Items from a data source
:::

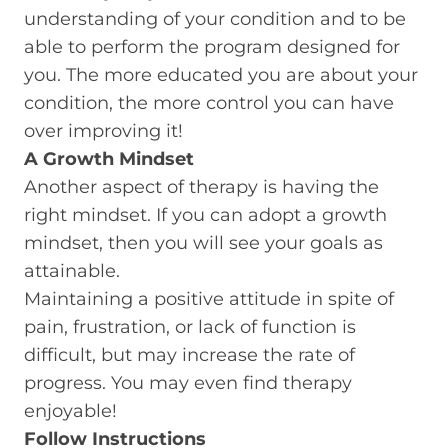
understanding of your condition and to be
able to perform the program designed for
you. The more educated you are about your
condition, the more control you can have
over improving it!
A Growth Mindset
Another aspect of therapy is having the
right mindset. If you can adopt a growth
mindset, then you will see your goals as
attainable.
Maintaining a positive attitude in spite of
pain, frustration, or lack of function is
difficult, but may increase the rate of
progress. You may even find therapy
enjoyable!
Follow Instructions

:::

◆ What is expected
Write out every record exactly. Leave the pictures out.

◆ Solution below
understanding of your condition and to be
able to perform the program designed for
you. The more educated you are about your
condition, the more control you can have
over improving it!
A Growth Mindset
Another aspect of therapy is having the
right mindset. If you can adopt a growth
mindset, then you will see your goals as
attainable.
Maintaining a positive attitude in spite of
pain, frustration, or lack of function is
difficult, but may increase the rate of
progress. You may even find therapy
enjoyable!
Follow Instructions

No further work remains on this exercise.